▶ _Given data_:
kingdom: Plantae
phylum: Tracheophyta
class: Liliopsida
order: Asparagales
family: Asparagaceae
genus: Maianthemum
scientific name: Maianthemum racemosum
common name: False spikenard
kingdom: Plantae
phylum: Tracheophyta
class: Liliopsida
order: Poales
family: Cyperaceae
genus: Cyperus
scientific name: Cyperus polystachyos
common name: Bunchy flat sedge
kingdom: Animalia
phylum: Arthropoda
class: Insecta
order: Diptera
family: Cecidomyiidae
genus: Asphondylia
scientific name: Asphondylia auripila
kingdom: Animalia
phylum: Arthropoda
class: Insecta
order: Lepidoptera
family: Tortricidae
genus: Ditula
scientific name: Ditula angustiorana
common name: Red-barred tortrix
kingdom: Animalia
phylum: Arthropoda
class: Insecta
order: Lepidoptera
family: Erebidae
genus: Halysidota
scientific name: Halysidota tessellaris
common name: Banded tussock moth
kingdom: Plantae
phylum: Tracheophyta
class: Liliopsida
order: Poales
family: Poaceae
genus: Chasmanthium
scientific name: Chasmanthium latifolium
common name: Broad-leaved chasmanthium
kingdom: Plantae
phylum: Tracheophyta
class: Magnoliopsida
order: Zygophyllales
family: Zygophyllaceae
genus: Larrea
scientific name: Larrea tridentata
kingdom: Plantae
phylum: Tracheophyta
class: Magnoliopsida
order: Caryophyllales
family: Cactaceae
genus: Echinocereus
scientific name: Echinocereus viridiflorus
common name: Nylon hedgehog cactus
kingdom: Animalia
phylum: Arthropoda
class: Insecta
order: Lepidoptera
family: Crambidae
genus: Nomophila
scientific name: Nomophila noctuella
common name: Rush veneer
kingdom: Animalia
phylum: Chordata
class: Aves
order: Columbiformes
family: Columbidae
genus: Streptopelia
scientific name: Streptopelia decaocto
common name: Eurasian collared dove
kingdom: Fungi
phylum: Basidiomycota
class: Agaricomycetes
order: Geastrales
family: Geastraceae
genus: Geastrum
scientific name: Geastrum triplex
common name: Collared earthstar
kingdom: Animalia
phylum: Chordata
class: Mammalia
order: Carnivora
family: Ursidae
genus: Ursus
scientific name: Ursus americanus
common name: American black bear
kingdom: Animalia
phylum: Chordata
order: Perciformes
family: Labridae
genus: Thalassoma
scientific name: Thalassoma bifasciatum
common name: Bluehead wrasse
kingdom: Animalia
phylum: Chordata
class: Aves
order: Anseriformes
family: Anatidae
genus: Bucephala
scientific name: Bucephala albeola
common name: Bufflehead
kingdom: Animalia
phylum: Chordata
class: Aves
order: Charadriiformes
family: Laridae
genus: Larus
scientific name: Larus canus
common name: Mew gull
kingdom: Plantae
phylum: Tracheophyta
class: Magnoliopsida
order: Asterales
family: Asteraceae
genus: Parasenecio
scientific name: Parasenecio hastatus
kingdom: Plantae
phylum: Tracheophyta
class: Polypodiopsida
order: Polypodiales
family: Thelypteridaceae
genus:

▶ _Short problem_:
Turn the lines above into a JSON list of strings, with one string per line and any blank lines omitted.

▶ _In response_:
[
  "kingdom: Plantae",
  "phylum: Tracheophyta",
  "class: Liliopsida",
  "order: Asparagales",
  "family: Asparagaceae",
  "genus: Maianthemum",
  "scientific name: Maianthemum racemosum",
  "common name: False spikenard",
  "kingdom: Plantae",
  "phylum: Tracheophyta",
  "class: Liliopsida",
  "order: Poales",
  "family: Cyperaceae",
  "genus: Cyperus",
  "scientific name: Cyperus polystachyos",
  "common name: Bunchy flat sedge",
  "kingdom: Animalia",
  "phylum: Arthropoda",
  "class: Insecta",
  "order: Diptera",
  "family: Cecidomyiidae",
  "genus: Asphondylia",
  "scientific name: Asphondylia auripila",
  "kingdom: Animalia",
  "phylum: Arthropoda",
  "class: Insecta",
  "order: Lepidoptera",
  "family: Tortricidae",
  "genus: Ditula",
  "scientific name: Ditula angustiorana",
  "common name: Red-barred tortrix",
  "kingdom: Animalia",
  "phylum: Arthropoda",
  "class: Insecta",
  "order: Lepidoptera",
  "family: Erebidae",
  "genus: Halysidota",
  "scientific name: Halysidota tessellaris",
  "common name: Banded tussock moth",
  "kingdom: Plantae",
  "phylum: Tracheophyta",
  "class: Liliopsida",
  "order: Poales",
  "family: Poaceae",
  "genus: Chasmanthium",
  "scientific name: Chasmanthium latifolium",
  "common name: Broad-leaved chasmanthium",
  "kingdom: Plantae",
  "phylum: Tracheophyta",
  "class: Magnoliopsida",
  "order: Zygophyllales",
  "family: Zygophyllaceae",
  "genus: Larrea",
  "scientific name: Larrea tridentata",
  "kingdom: Plantae",
  "phylum: Tracheophyta",
  "class: Magnoliopsida",
  "order: Caryophyllales",
  "family: Cactaceae",
  "genus: Echinocereus",
  "scientific name: Echinocereus viridiflorus",
  "common name: Nylon hedgehog cactus",
  "kingdom: Animalia",
  "phylum: Arthropoda",
  "class: Insecta",
  "order: Lepidoptera",
  "family: Crambidae",
  "genus: Nomophila",
  "scientific name: Nomophila noctuella",
  "common name: Rush veneer",
  "kingdom: Animalia",
  "phylum: Chordata",
  "class: Aves",
  "order: Columbiformes",
  "family: Columbidae",
  "genus: Streptopelia",
  "scientific name: Streptopelia decaocto",
  "common name: Eurasian collared dove",
  "kingdom: Fungi",
  "phylum: Basidiomycota",
  "class: Agaricomycetes",
  "order: Geastrales",
  "family: Geastraceae",
  "genus: Geastrum",
  "scientific name: Geastrum triplex",
  "common name: Collared earthstar",
  "kingdom: Animalia",
  "phylum: Chordata",
  "class: Mammalia",
  "order: Carnivora",
  "family: Ursidae",
  "genus: Ursus",
  "scientific name: Ursus americanus",
  "common name: American black bear",
  "kingdom: Animalia",
  "phylum: Chordata",
  "order: Perciformes",
  "family: Labridae",
  "genus: Thalassoma",
  "scientific name: Thalassoma bifasciatum",
  "common name: Bluehead wrasse",
  "kingdom: Animalia",
  "phylum: Chordata",
  "class: Aves",
  "order: Anseriformes",
  "family: Anatidae",
  "genus: Bucephala",
  "scientific name: Bucephala albeola",
  "common name: Bufflehead",
  "kingdom: Animalia",
  "phylum: Chordata",
  "class: Aves",
  "order: Charadriiformes",
  "family: Laridae",
  "genus: Larus",
  "scientific name: Larus canus",
  "common name: Mew gull",
  "kingdom: Plantae",
  "phylum: Tracheophyta",
  "class: Magnoliopsida",
  "order: Asterales",
  "family: Asteraceae",
  "genus: Parasenecio",
  "scientific name: Parasenecio hastatus",
  "kingdom: Plantae",
  "phylum: Tracheophyta",
  "class: Polypodiopsida",
  "order: Polypodiales",
  "family: Thelypteridaceae",
  "genus:"
]